• _DESCRIPTION OF THE TASK_: Reproduce the lines below verbatim, leaving out the pictures.
________________________
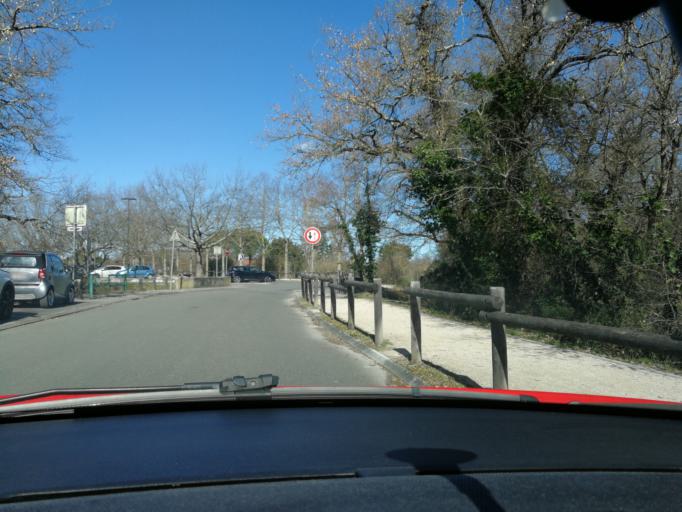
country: FR
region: Midi-Pyrenees
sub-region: Departement de la Haute-Garonne
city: Cugnaux
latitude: 43.5628
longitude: 1.3480
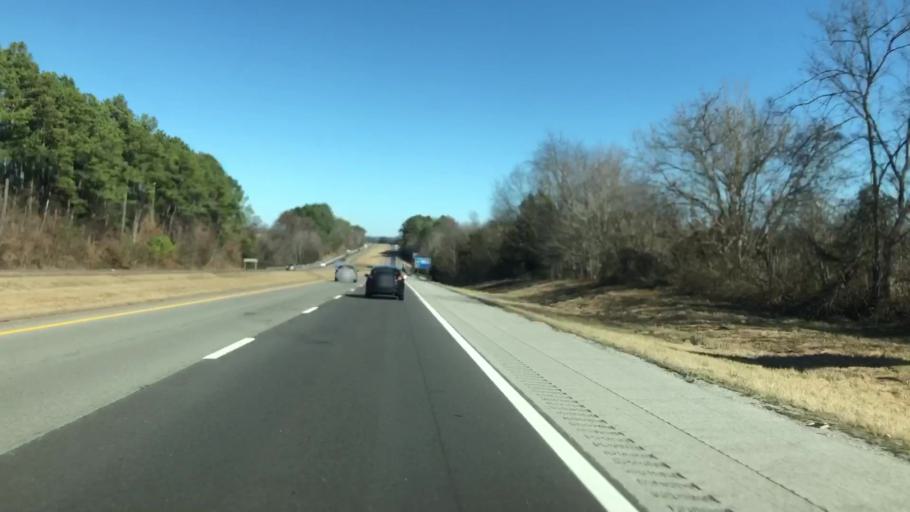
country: US
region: Tennessee
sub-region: Marshall County
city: Cornersville
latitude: 35.2872
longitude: -86.8848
________________________
• _THE ANSWER_:
country: FR
region: Midi-Pyrenees
sub-region: Departement de la Haute-Garonne
city: Cugnaux
latitude: 43.5628
longitude: 1.3480
country: US
region: Tennessee
sub-region: Marshall County
city: Cornersville
latitude: 35.2872
longitude: -86.8848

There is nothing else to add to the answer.